# Crappie!



## redspeck (Jul 3, 2012)

Another good day!


----------



## Reel Time (Oct 6, 2009)

Lake ___________?


Sent from my iPhone using Tapatalk


----------



## redspeck (Jul 3, 2012)

Gibbons, over some brush. They all were around 8-12' of water.


----------



## RedFlounderBass (May 10, 2015)

Man, that's got me itchin' to whip out my Crappie poles and head to Conroe. Usually have a good bite around the first 2 weeks of November or so. Nice work!


----------



## Olliver (Oct 24, 2016)

Haven't been out for fishing for 2 months...









_____________________________________________________
Life sometimes sucks. Fishing always helps.


----------



## fishinganimal (Mar 30, 2006)

Some nice sacs there!


----------



## cva34 (Dec 22, 2008)

Nice shot And Display thx


----------



## redspeck (Jul 3, 2012)

*Somerville fishing*

a good catch!


----------



## redspeck (Jul 3, 2012)

*Another pic!*

hit my limit!


----------



## redspeck (Jul 3, 2012)

*And more crappie!*

another great day!


----------



## redspeck (Jul 3, 2012)

*all of these crappie pics are different days*

more crappie pics, as you can see my winning lure!


----------



## parfume4 (Sep 7, 2016)

Excellent job! You must find the honey hole.

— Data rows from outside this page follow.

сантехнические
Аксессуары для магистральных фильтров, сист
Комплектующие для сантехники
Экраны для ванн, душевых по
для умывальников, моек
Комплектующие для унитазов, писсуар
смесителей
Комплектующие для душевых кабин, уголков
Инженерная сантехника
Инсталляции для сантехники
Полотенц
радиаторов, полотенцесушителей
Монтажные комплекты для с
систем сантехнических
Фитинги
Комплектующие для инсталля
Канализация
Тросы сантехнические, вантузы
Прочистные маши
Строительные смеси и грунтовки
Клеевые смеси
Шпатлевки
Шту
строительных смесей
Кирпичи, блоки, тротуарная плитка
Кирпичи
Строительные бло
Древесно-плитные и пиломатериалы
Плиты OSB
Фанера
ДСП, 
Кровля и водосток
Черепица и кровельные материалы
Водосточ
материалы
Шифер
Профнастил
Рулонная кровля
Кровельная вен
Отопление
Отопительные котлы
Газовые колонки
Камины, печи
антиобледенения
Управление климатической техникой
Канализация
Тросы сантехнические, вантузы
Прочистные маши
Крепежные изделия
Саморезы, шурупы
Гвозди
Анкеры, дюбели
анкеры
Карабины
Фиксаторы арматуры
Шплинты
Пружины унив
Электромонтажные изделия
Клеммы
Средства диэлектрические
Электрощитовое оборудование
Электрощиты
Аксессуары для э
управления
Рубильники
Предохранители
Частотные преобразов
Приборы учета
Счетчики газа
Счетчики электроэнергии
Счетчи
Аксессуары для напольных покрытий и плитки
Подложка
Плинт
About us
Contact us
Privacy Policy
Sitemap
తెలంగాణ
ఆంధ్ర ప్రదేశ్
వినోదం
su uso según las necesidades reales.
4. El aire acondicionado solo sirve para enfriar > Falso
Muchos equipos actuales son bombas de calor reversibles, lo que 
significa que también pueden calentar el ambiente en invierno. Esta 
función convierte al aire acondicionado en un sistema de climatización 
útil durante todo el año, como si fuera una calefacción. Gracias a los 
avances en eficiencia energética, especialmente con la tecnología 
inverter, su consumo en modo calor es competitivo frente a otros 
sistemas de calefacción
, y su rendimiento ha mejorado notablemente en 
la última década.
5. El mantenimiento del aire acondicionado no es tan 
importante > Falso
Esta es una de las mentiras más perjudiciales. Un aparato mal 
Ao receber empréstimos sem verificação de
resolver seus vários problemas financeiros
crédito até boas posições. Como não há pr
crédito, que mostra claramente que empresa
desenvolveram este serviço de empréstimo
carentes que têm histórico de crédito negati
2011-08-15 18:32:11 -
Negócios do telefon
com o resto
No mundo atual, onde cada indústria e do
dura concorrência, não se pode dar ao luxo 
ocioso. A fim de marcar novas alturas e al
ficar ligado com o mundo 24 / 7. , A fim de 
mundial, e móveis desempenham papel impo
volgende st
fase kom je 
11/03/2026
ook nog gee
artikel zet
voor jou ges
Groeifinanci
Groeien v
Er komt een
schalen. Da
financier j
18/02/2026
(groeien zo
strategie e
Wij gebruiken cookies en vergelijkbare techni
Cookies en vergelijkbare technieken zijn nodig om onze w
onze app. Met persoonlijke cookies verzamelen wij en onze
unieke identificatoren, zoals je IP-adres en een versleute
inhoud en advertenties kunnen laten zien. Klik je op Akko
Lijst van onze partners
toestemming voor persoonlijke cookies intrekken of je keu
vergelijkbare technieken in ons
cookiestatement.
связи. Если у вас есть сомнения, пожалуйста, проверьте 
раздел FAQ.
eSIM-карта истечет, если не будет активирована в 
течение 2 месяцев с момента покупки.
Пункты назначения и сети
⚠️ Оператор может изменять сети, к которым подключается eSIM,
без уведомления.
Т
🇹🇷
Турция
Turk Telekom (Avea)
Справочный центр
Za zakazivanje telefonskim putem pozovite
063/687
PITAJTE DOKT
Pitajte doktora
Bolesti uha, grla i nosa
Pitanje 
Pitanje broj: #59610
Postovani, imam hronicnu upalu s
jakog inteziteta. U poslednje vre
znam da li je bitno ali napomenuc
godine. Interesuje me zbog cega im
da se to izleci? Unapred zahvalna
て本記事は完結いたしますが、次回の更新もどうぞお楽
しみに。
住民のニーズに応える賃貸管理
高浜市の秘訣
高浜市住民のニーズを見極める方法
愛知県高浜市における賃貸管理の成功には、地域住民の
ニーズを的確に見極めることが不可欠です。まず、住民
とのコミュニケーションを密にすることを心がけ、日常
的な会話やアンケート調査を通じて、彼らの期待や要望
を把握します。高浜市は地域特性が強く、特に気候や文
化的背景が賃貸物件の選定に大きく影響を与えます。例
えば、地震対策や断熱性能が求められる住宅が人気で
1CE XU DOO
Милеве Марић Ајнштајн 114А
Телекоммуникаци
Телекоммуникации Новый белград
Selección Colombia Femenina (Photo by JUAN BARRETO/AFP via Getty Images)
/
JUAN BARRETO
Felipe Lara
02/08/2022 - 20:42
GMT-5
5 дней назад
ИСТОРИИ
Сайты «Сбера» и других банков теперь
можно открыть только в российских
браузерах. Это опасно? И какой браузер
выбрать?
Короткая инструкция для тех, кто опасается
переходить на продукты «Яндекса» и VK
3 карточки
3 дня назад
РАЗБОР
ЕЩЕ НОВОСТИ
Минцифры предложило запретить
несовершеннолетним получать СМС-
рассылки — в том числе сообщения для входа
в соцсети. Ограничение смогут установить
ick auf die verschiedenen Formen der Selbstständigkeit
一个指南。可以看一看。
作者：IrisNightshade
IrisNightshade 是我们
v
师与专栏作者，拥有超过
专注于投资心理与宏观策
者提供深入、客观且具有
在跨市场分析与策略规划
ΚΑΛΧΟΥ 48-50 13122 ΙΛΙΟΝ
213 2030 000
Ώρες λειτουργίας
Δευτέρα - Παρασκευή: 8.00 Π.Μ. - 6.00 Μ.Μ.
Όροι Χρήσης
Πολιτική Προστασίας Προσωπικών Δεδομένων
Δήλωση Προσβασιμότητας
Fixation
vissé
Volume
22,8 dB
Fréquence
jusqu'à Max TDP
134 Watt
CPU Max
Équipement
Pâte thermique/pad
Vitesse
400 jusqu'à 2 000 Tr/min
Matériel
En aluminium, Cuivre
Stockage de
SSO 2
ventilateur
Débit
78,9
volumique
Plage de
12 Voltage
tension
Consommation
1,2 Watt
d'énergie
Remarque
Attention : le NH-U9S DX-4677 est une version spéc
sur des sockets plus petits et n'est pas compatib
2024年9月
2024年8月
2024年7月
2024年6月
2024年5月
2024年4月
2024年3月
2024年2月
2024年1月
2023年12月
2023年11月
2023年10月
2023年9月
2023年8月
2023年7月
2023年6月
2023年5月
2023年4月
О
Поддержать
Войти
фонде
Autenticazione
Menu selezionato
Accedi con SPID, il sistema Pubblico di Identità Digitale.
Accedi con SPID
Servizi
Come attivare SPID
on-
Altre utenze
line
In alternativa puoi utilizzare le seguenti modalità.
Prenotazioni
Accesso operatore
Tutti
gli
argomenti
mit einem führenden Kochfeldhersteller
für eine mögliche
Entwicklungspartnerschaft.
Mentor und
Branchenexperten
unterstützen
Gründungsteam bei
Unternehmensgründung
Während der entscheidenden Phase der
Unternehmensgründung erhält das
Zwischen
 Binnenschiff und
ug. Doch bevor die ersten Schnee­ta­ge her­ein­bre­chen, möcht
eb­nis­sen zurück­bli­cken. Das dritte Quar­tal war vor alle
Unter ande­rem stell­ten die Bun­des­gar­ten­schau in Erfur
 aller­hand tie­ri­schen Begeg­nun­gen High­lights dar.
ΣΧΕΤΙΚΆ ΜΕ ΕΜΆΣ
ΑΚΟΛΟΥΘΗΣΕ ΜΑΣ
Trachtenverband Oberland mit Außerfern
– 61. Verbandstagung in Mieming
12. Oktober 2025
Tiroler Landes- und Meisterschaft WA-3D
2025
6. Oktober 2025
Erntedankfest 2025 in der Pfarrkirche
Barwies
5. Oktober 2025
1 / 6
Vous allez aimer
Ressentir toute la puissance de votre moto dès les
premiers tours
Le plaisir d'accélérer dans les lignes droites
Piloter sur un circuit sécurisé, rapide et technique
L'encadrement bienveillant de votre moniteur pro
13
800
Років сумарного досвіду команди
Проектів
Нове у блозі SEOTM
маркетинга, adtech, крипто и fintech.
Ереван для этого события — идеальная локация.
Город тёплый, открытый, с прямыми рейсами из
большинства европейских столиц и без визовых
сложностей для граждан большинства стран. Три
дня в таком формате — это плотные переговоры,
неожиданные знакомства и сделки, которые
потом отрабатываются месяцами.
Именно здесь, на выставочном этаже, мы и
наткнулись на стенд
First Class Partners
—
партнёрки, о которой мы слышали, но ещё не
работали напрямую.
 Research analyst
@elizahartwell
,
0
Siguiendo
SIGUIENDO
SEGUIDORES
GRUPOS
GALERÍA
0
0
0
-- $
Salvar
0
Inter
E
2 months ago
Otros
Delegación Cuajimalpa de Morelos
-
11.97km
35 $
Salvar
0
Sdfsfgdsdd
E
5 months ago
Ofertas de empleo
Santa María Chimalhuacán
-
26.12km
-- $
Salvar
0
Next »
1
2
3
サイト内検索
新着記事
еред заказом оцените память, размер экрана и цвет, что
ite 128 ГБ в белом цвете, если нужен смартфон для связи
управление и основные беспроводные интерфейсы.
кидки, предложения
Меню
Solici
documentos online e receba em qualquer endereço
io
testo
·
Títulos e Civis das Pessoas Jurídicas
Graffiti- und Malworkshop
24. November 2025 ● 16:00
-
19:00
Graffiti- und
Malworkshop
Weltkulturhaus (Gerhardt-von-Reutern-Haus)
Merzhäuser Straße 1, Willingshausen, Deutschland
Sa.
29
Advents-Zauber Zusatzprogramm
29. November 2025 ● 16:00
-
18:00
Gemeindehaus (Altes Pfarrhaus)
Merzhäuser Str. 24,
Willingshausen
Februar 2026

Sent from my iPhone using Tapatalk


----------



## Bobby (May 21, 2004)

That's some good eating right there


----------



## Pistol-Pete (Apr 13, 2015)

What a great catch! You done good!! That will be some fine eating...


----------



## redspeck (Jul 3, 2012)

Thanks, since I purchase my 20 HP Tohatsu. I can't stop fishing. This year I could say I was bless with over a hundred crappie since the first cold front. I will be getting to know my neighbors soon, I'm having a fish fry for them all.


----------